An historic victory was won last week when child marriage was prohibited by amendments to the marriage laws of Trinidad and Tobago. This was a victory for the women’s movement, supported by male allies and working across race, class and religion, despite how fraught that can be. I was relieved both PNM and UNC MPs voted for an amended law. I was sorry the change failed to happen under Kamla Persad-Bissessar as early as 2010.

The call first came from the Hindu Women’s Organisation (HWO) more than six years ago. Organisations such as the IGDS and FPATT became involved by 2013. Lobbying expanded over the last two years, as a coalition of civil society organizations, including Womantra, CAISO, the Network of NGOs of TT for the Advancement of Women, the Association of Female Executives of Trinidad and Tobago (AFETT), the YMCA, CAFRA and more, was brought together by Folade Mutota and WINAD.

It was discriminatory for girls to be marriageable earlier than boys. There was no contemporary reason for this other than girls’ sexual vulnerability at a younger age. The solution isn’t marriage, it’s transforming such vulnerability to older male sexual predation. That this was overwhelmingly an issue affecting adolescent girls points squarely to how gender inequality leads to denial of full self-determination at a much younger age for girls than boys.

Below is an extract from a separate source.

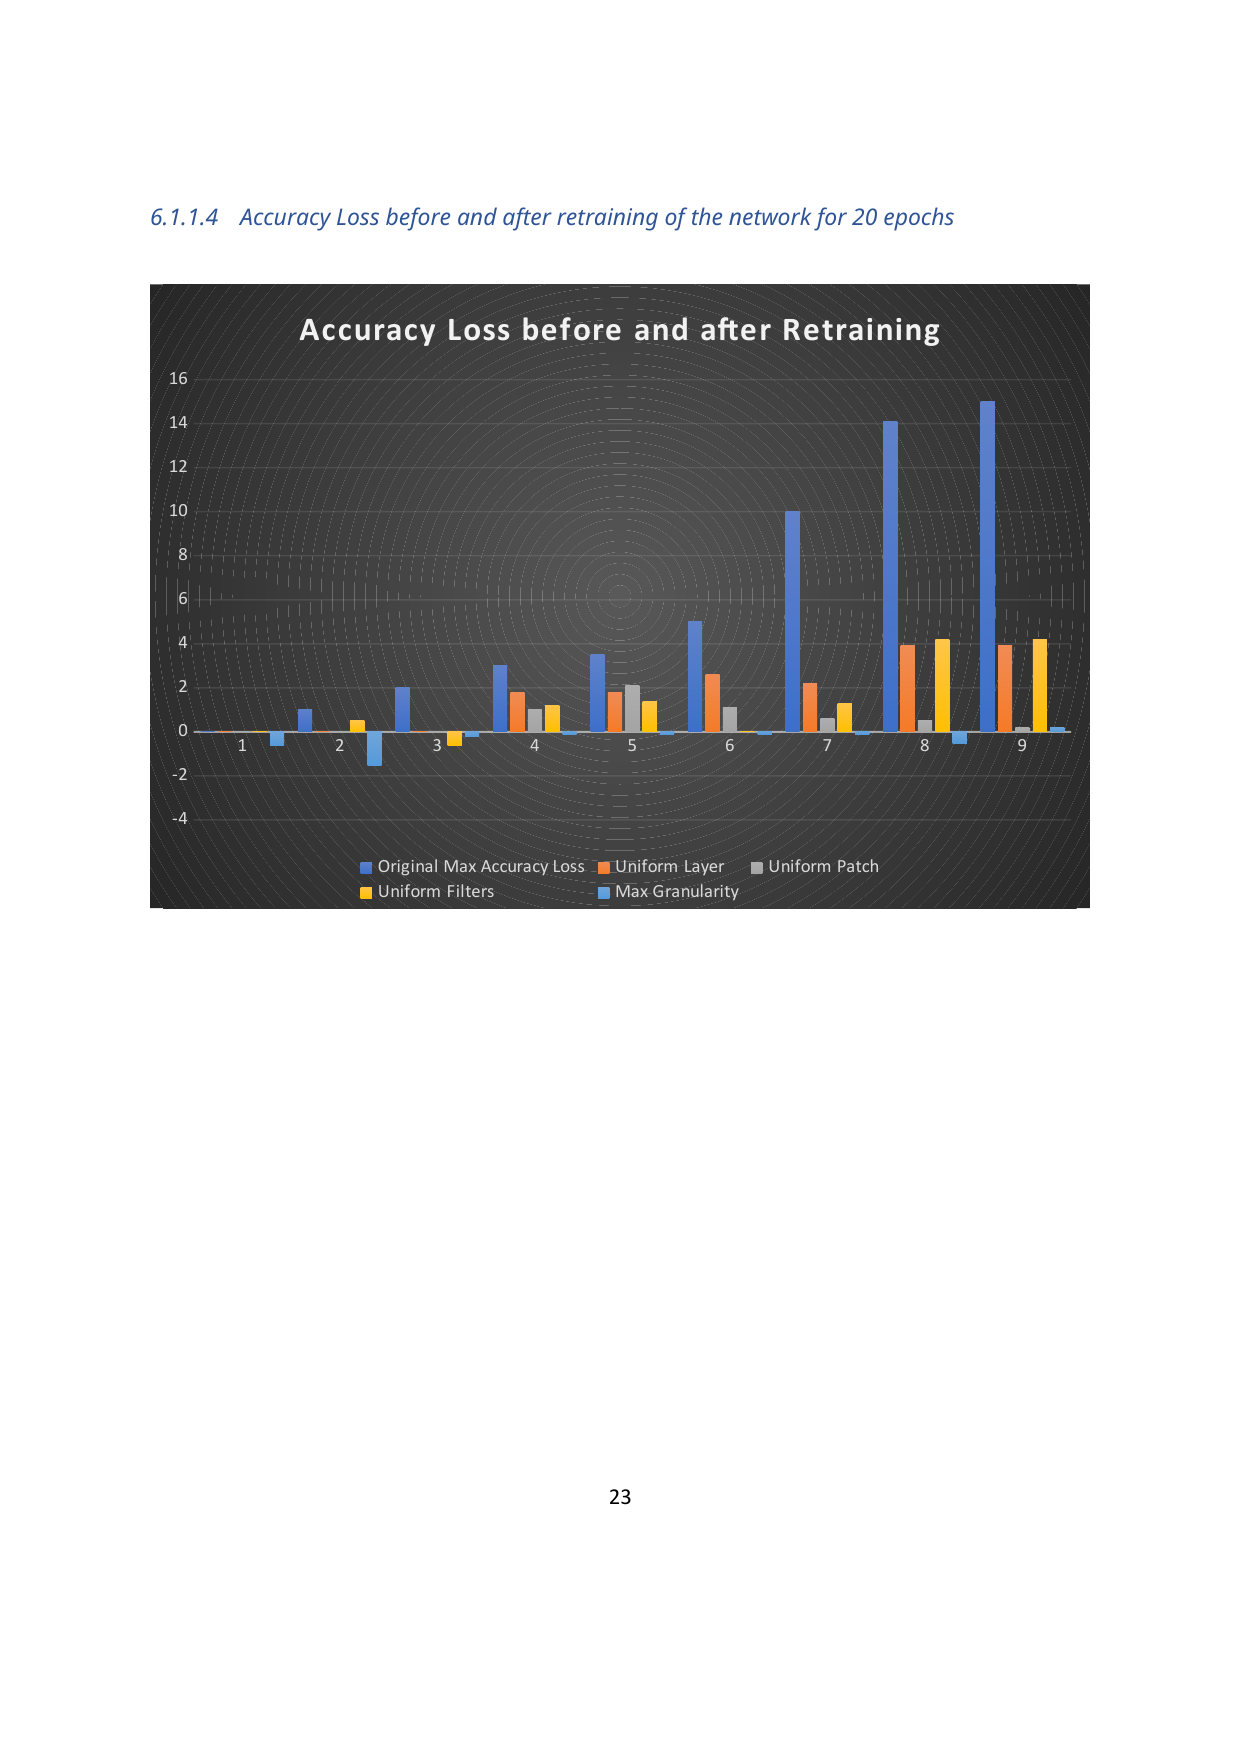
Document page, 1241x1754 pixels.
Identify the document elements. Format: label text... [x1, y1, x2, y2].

The majority of these marriages were between girls under sixteen, and boys and men who were, at times, much older.  This is not the Ram and Sita or Romeo and Juliet story of two teen secret lovers nor of their unwed adolescent sexual experimentation nor of family protection of two secondary students supported to finish both this and tertiary schooling.

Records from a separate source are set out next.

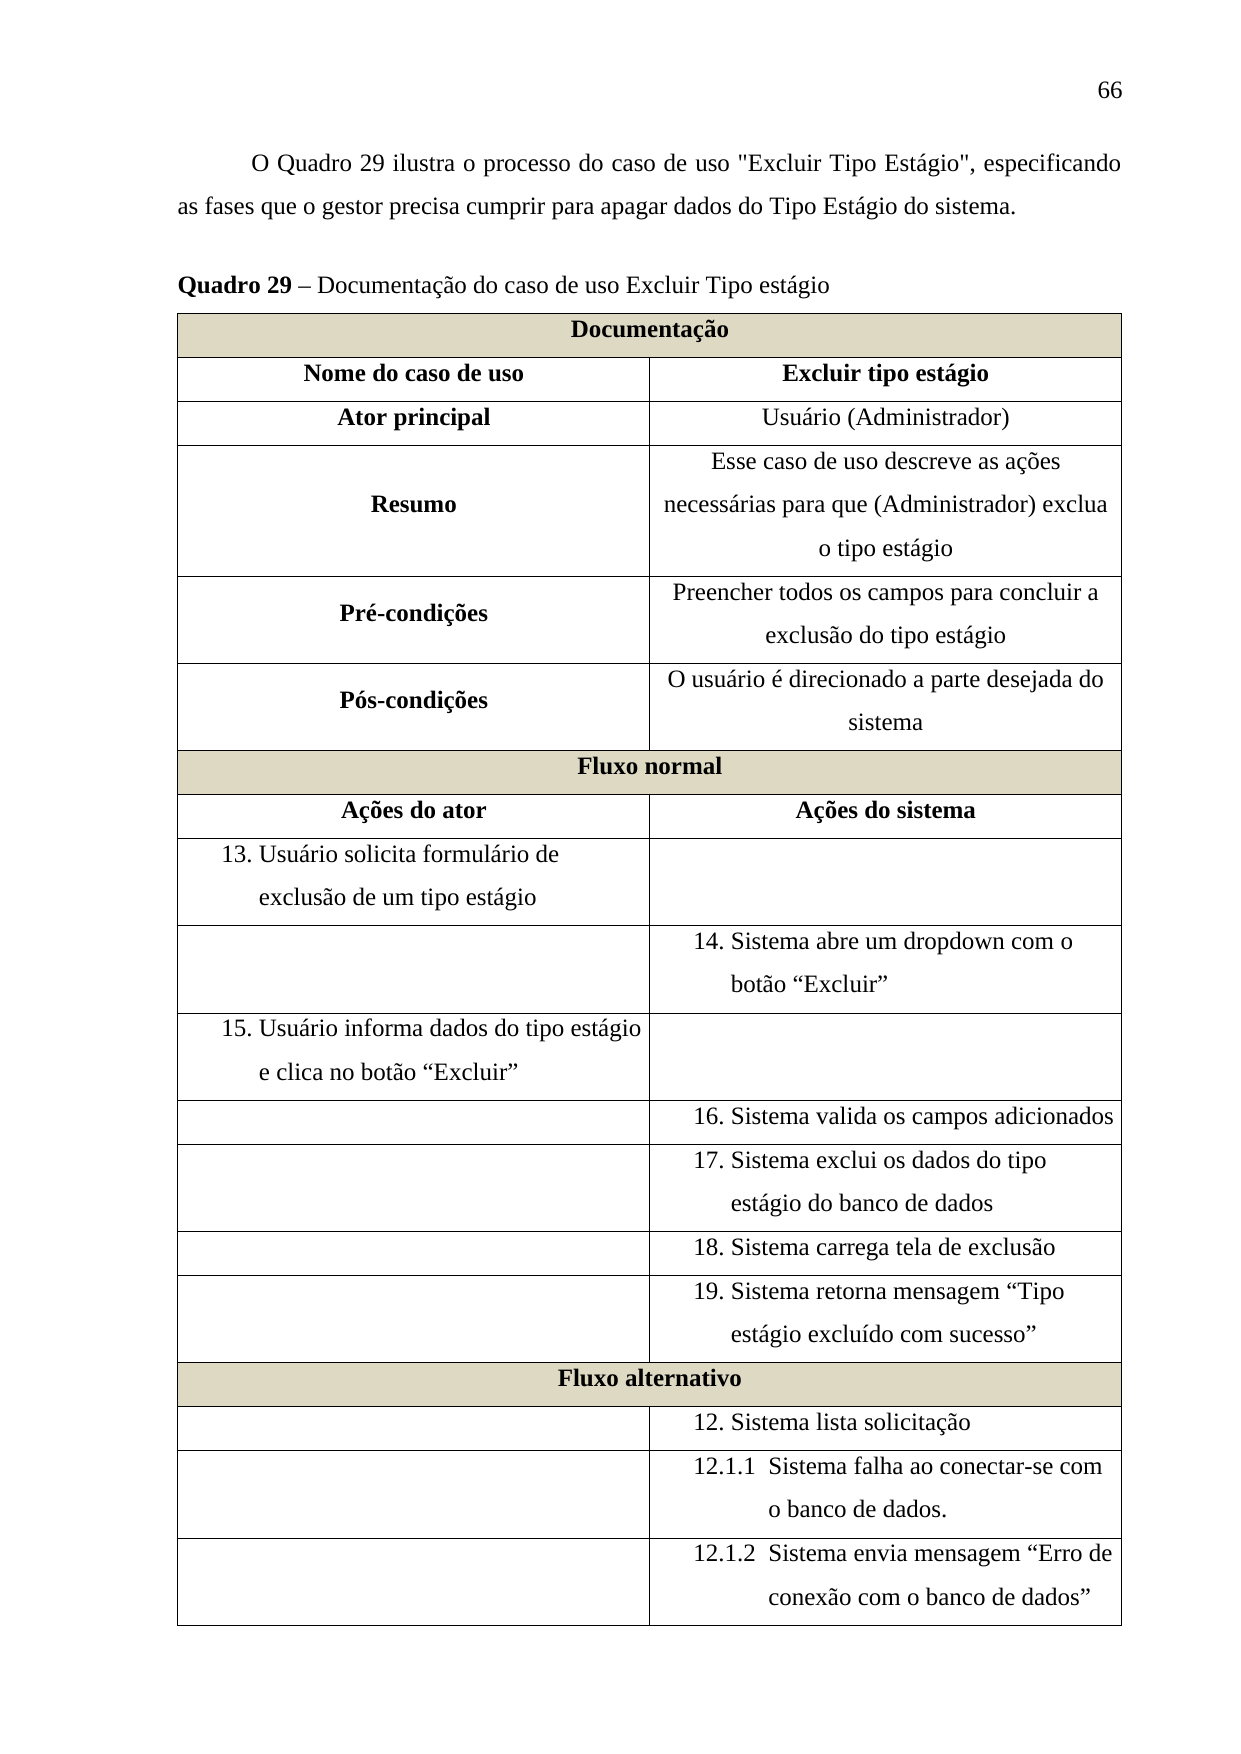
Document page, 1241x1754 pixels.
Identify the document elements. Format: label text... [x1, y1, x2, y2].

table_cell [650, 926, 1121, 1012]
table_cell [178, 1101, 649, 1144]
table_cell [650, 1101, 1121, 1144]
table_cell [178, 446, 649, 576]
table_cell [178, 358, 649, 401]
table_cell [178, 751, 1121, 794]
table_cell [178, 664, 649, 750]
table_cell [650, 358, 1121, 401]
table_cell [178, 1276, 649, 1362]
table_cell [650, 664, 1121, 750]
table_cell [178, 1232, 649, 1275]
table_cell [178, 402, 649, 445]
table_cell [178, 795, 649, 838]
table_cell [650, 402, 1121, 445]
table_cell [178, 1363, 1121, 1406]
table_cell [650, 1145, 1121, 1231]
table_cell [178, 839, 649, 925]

Largely working class girls, perhaps with limited educational support or options, and definitely limited prospects for occupational advancement, were experiencing the greatest vulnerability to early sexual initiation by adult men, who usually also had low educational or occupational achievement.

Marriage may have seemed like a secure economic option because an older man promised to look after them. Perhaps, they were seduced by a feeling of adulthood that sexual relationships bring. Maybe they were in love or escaping oppressive and insecure family conditions, or they got pregnant and marriage seemed the next step. It’s likely they didn’t have a clue about the compromises, conflicts and responsibilities that come with partnership with a hardback man.

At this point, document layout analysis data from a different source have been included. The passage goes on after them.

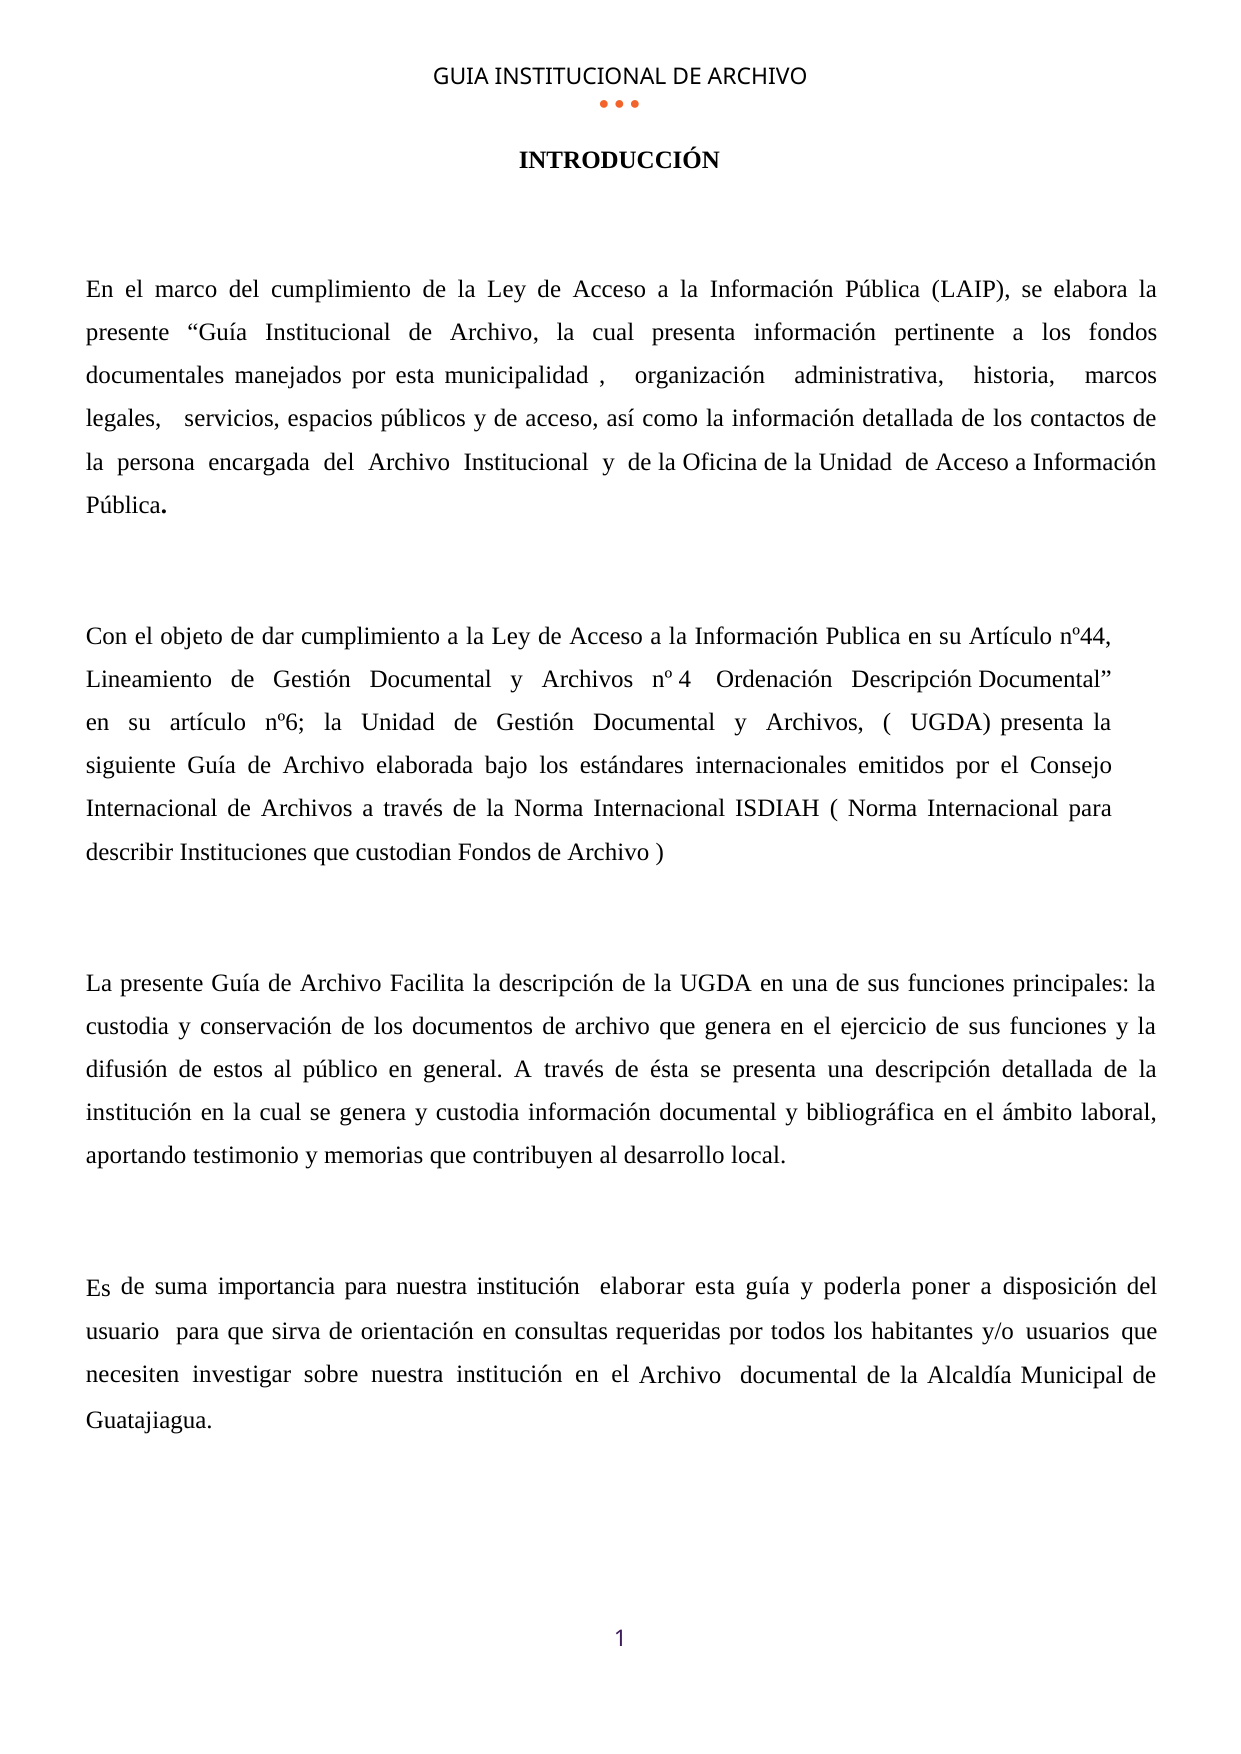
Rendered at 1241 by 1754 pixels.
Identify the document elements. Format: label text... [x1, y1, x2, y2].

text Con el objeto de dar cumplimiento a la Ley de Acceso a la Información Publica en su Artículo nº44, Lineamiento de Gestión Documental y Archivos nº 4 Ordenación Descripción Documental” en su artículo nº6; la Unidad de Gestión Documental y Archivos, ( UGDA) presenta la siguiente Guía de Archivo elaborada bajo los estándares internacionales emitidos por el Consejo Internacional de Archivos a través de la Norma Internacional ISDIAH ( Norma Internacional para describir Instituciones que custodian Fondos de Archivo ) [86, 621, 1113, 865]
text INTRODUCCIÓN [445, 145, 793, 173]
text Es de suma importancia para nuestra institución elaborar esta guía y poderla poner a disposición del usuario para que sirva de orientación en consultas requeridas por todos los habitantes y/o usuarios que necesiten investigar sobre nuestra institución en el Archivo documental de la Alcaldía Municipal de Guatajiagua. [86, 1271, 1157, 1434]
text La presente Guía de Archivo Facilita la descripción de la UGDA en una de sus funciones principales: la custodia y conservación de los documentos de archivo que genera en el ejercicio de sus funciones y la difusión de estos al público en general. A través de ésta se presenta una descripción detallada de la institución en la cual se genera y custodia información documental y bibliográfica en el ámbito laboral, aportando testimonio y memorias que contribuyen al desarrollo local. [86, 968, 1157, 1169]
text En el marco del cumplimiento de la Ley de Acceso a la Información Pública (LAIP), se elabora la presente “Guía Institucional de Archivo, la cual presenta información pertinente a los fondos documentales manejados por esta municipalidad , organización administrativa, historia, marcos legales, servicios, espacios públicos y de acceso, así como la información detallada de los contactos de la persona encargada del Archivo Institucional y de la Oficina de la Unidad de Acceso a Información Pública. [86, 274, 1157, 518]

Rather than “the destruction of family life”, what was destroyed was the legal access of adult men to teen girls. This was necessary if we recognize how gender, religion and class unequally impacted thousands from lower-income families.

There were recommendations that teenagers over sixteen, but within three years of age, be allowed to marry. Such an exception had merit. That the exception didn’t make it to the legislation is a complicated story about the AG vs the HWO and the coalition.

What happens to the babies of unwed mothers? Families and partners can still love and support them such that teenage girls finish schooling, can secure their own income and can decide what they want out of their lives. A change to the marriage law in no way affects this.

If lack of respectability associated with unwed pregnancy is a major fear, then the solution is to give girls knowledge, support and access to contraception.

Adult hypocrisy, rather than “strict family values”, is at stake here for no one wants to girls to have sex, whether by choice and desire or by grooming and predation, without the threat and likelihood of dire consequences. So no one wants to prepare them to protect themselves if they do. When they are made pregnant, everyone can treat them as if they are responsible for the shame. The solution can’t be marriage to the same adult man who didn’t know or care enough to use condoms or protect a teenage girl’s future freedom in the first place.

Too early pregnancy isn’t a more important issue than too early marriage. Like child sexual abuse, they are consequences of adult failures to acknowledge girls’ sexual vulnerability and empower even poor girls to secure better options. If we care as much as we say, all the other work must now gain momentum.